Ice on the mountaintop

This is not our yard, but it sort of feels like it.

We awoke this morning to the first freeze of the season. January First, how appropriate. There was frost on the grass, and the birdbath was a skating rink.

The terraza thermometer indicated about 40 degrees at 8:30 when I stepped out there, but the other indications made it clear that an overnight freeze had occurred. This is not rare in January, and the good thing is that it warms up quickly as the sun rises.

Occasionally, we pass through winter without even one freeze, but that does not happen often. I prefer to dodge freezes because the plants get walloped, especially the banana trees that turn brown and require heavy trimming, which is a bother.

A cold front came through overnight, obviously, and yesterday announced its imminent arrival none too subtly with blustering winds. We were blowing all over the place. Three clay tiles even sailed off one of the carport roofs.

But let’s move on to other topics.


Old dogs, new tricks

Like most people, I enjoy music. I am not an aesthete. I just know what I like. I’m the same with food. I am not a foodie. Music enters the ears with pleasure as grub goes down the gullet pleasantly too. I am a simple man, raised on the red-dirt roads of Georgia.

Like most people of advanced age, I once listened to music on vinyl. For some reason, it comes to mind that I had a few records — that’s what we called them — when I lived in San Juan in the Caribbean. I did not have many. I had a Willie Nelson, maybe his first. I also had a few of the Argentine Atahualpa Yupanqui and the Brazilian Vinicius Demoraes that my Argentine girlfriend had brought up from Buenos Aires.

Flash forward more than a decade, and I was living in Houston. I remember my debut compact-disk player and the first day I used it. I heard Puccini’s Gianni Schicchi. CDs are better than vinyl no matter what Luddite aesthetes tell you.

Here at the Hacienda, we have tons of music CDs, almost all of which I toted over the Rio Bravo years ago. And we have the players. Alas, the players are going belly up, and new ones are more difficult to find.

More difficult, not impossible, and the available ones aren’t that good.

One of the three we still have in the house committed suicide last week, leaving two others with somewhat evil tempers. Sometimes they work, sometimes not. It was then that a word popped into my feeble, aging brain. Bluetooth!

This is a technology that’s about 20 years old, but I had never used it. The only thing I knew about Bluetooth was that if you put one device near another, they could communicate. That was the totality of my understanding. I knew people all over the place were using Bluetooth to listen to music, but I had no clue how. I went online to investigate.

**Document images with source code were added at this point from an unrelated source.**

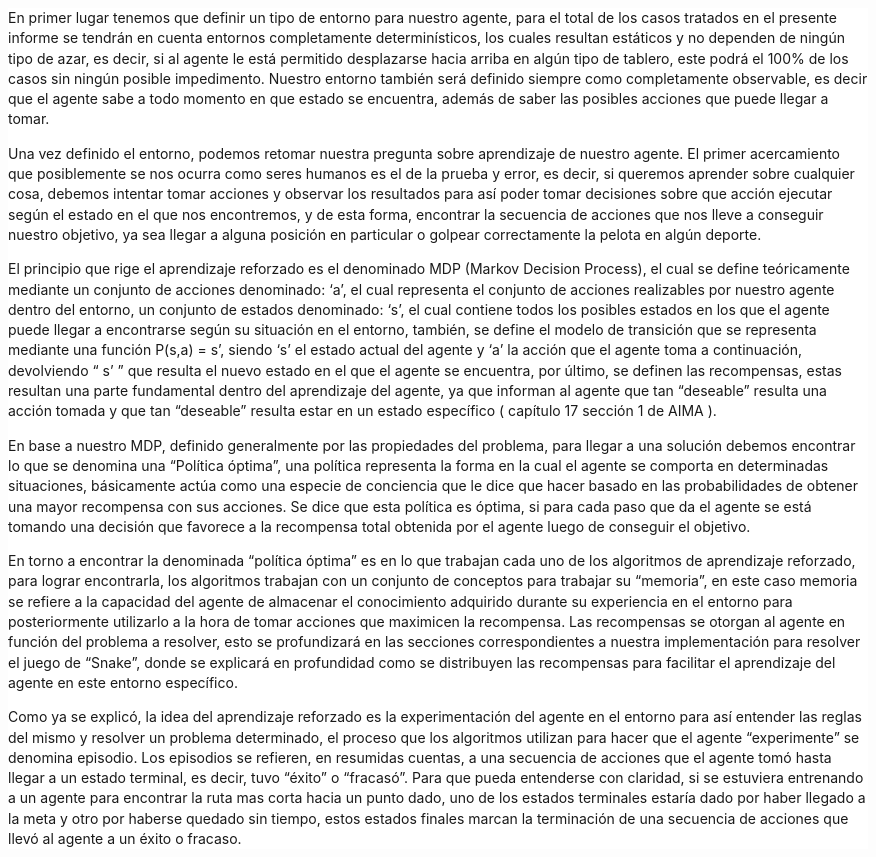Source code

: En primer lugar tenemos que definir un tipo de entorno para nuestro agente, para el total de los casos tratados en el presente informe se tendrán en cuenta entornos completamente determinísticos, los cuales resultan estáticos y no dependen de ningún tipo de azar, es decir, si al agente le está permitido desplazarse hacia arriba en algún tipo de tablero, este podrá el 100% de los casos sin ningún posible impedimento. Nuestro entorno también será definido siempre como completamente observable, es decir que el agente sabe a todo momento en que estado se encuentra, además de saber las posibles acciones que puede llegar a tomar.

Una vez definido el entorno, podemos retomar nuestra pregunta sobre aprendizaje de nuestro agente. El primer acercamiento que posiblemente se nos ocurra como seres humanos es el de la prueba y error, es decir, si queremos aprender sobre cualquier cosa, debemos intentar tomar acciones y observar los resultados para así poder tomar decisiones sobre que acción ejecutar según el estado en el que nos encontremos, y de esta forma, encontrar la secuencia de acciones que nos lleve a conseguir nuestro objetivo, ya sea llegar a alguna posición en particular o golpear correctamente la pelota en algún deporte.

El principio que rige el aprendizaje reforzado es el denominado MDP (Markov Decision Process), el cual se define teóricamente mediante un conjunto de acciones denominado: ‘a’, el cual representa el conjunto de acciones realizables por nuestro agente dentro del entorno, un conjunto de estados denominado: ‘s’, el cual contiene todos los posibles estados en los que el agente puede llegar a encontrarse según su situación en el entorno, también, se define el modelo de transición que se representa mediante una función P(s,a) = s’, siendo ‘s’ el estado actual del agente y ‘a’ la acción que el agente toma a continuación, devolviendo “ s’ ” que resulta el nuevo estado en el que el agente se encuentra, por último, se definen las recompensas, estas resultan una parte fundamental dentro del aprendizaje del agente, ya que informan al agente que tan “deseable” resulta una acción tomada y que tan “deseable” resulta estar en un estado específico ( capítulo 17 sección 1 de AIMA ).

En base a nuestro MDP, definido generalmente por las propiedades del problema, para llegar  a una solución debemos encontrar lo que se denomina una “Política óptima”, una política representa la forma en la cual el agente se comporta en determinadas situaciones, básicamente actúa como una especie de conciencia que le dice que hacer basado en las probabilidades de obtener una mayor recompensa con sus acciones. Se dice que esta política es óptima, si para cada paso que da el agente  se está tomando una decisión que favorece a la recompensa total obtenida por el agente luego de conseguir el objetivo.

En torno a encontrar la denominada “política óptima” es en lo que trabajan cada uno de los algoritmos de aprendizaje reforzado, para lograr encontrarla, los algoritmos trabajan con un conjunto de conceptos para trabajar su “memoria”, en este caso memoria se refiere a la capacidad del agente de almacenar el conocimiento adquirido durante su experiencia en el entorno para posteriormente utilizarlo a la hora de tomar acciones que maximicen la recompensa. Las recompensas se otorgan al agente en función del problema a resolver, esto se profundizará en las secciones correspondientes a nuestra implementación para resolver el juego de “Snake”, donde se explicará en profundidad como se distribuyen las recompensas para facilitar el aprendizaje del agente en este entorno específico.

Como ya se explicó, la idea del aprendizaje reforzado es la experimentación del agente en el entorno para así entender las reglas del mismo y resolver un problema determinado, el proceso que los algoritmos utilizan para hacer que el agente “experimente” se denomina episodio. Los episodios se refieren, en resumidas cuentas, a una secuencia de acciones que el agente tomó hasta llegar a un estado terminal, es decir, tuvo “éxito” o “fracasó”. Para que pueda entenderse con claridad, si se estuviera entrenando a un agente para encontrar la ruta mas corta hacia un punto dado, uno de los estados terminales estaría dado por haber llegado a la meta y otro por haberse quedado sin tiempo, estos estados finales marcan la terminación de una secuencia de acciones que llevó al agente a un éxito o fracaso.
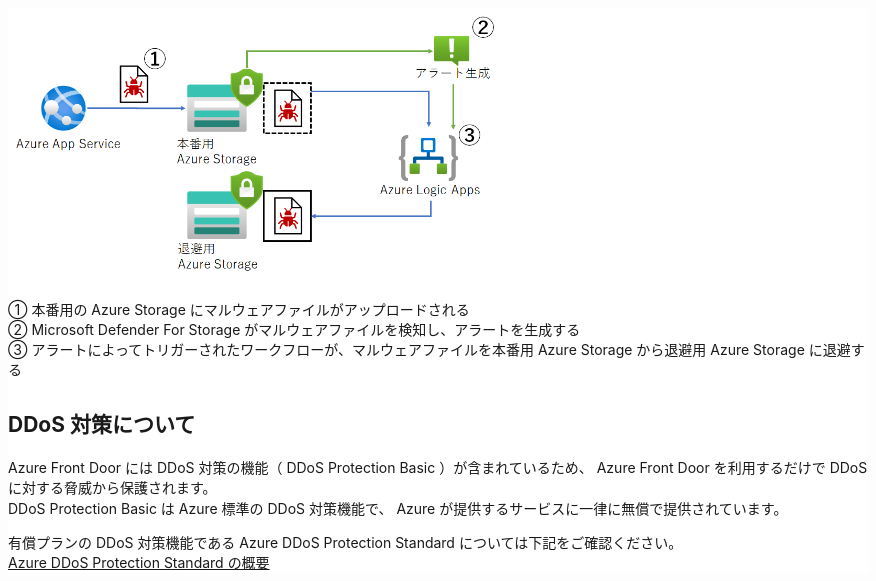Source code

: <img src="images/05_ex_auto_workflow.png" width=500px/>

① 本番用の Azure Storage にマルウェアファイルがアップロードされる  
② Microsoft Defender For Storage がマルウェアファイルを検知し、アラートを生成する  
③ アラートによってトリガーされたワークフローが、マルウェアファイルを本番用 Azure Storage から退避用 Azure Storage に退避する

## DDoS 対策について

Azure Front Door には DDoS 対策の機能（ DDoS Protection Basic ）が含まれているため、 Azure Front Door を利用するだけで DDoS に対する脅威から保護されます。  
DDoS Protection Basic は Azure 標準の DDoS 対策機能で、 Azure が提供するサービスに一律に無償で提供されています。  

有償プランの DDoS 対策機能である Azure DDoS Protection Standard については下記をご確認ください。  
[Azure DDoS Protection Standard の概要](https://docs.microsoft.com/ja-jp/azure/ddos-protection/ddos-protection-overview)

Let’s make a long story short. Cut to the chase, as they say.

I am now the owner of a Sony Bluetooth portable speaker via Amazon Mexico. It’s only about four inches high, but it produces a great sound to my unaesthetic ears. It cost about $60 U.S. I can buy a second to provide stereo sound, but I doubt I’ll do that. I am happy with what I have.

I also subscribed to Deezer, a music app that has a gadzillion tunes, including Vinicius de Moraes and Atahualpa Yupanqui.

So, bye-bye boomboxes. The old dog has learned a new trick.

Bluetooth. Who knew?

The library

New Image

I’M A READER, and I always have been. This lifestyle amplified in 1996 when I went on the wagon. When you’ve got a snoot-full, you’re not much inclined to open a book.

Most of my life I’ve preferred histories and biographies, factual stuff, over novels. That preference remains in place, but I’m a bit more open to novels than I once was.

Since moving to Mexico, I’ve read War and Peace and Anna Karenina, but I still lean more to histories and bios.

When we constructed the Hacienda in 2002-03, we had these shelves and cabinets specially made. The cabinets extend a good bit farther to the right. It all cost just $500.

It used to be a library, but now it’s a museum, a focus of interest. The books are dead. We buy them no more.

There’s a warm feeling to a library, no matter its size, so this will stay put. The shelves are good spots to place pictures too.

If you click on the photo, and then enlarge it, you’ll get fuzzy views of the two of us, my child bride’s father, her brothers, my daughter and mother, and so on.

Against the right-side wall is a wooden holder with smaller shelves where music CDs sit. The same carpenter — a guy named Angel — built that too, all to my specifications.

As with paper books, we no longer buy music CDs. Our music comes to us digitalized, and so do books, which fly through space and land inside our Kindles. We both have one.

I know people who continue purchasing paper books. I find this cute and amusing, and I attribute it to their not really having tried the Kindle option, which is so much more convenient. You can even bookmark pages!

They will, of course, get on board in time.

Hanging on the wall there to the right is an artwork that I purchased my first month here on the mountaintop 16 years ago. It’s titled Vendor of Hearts, but in Spanish, of course. It was part of an exhibit on a hotel restaurant wall.

It’s painted on butcher paper. And standing atop the old record player in front of that art is a witch doll. Lordy!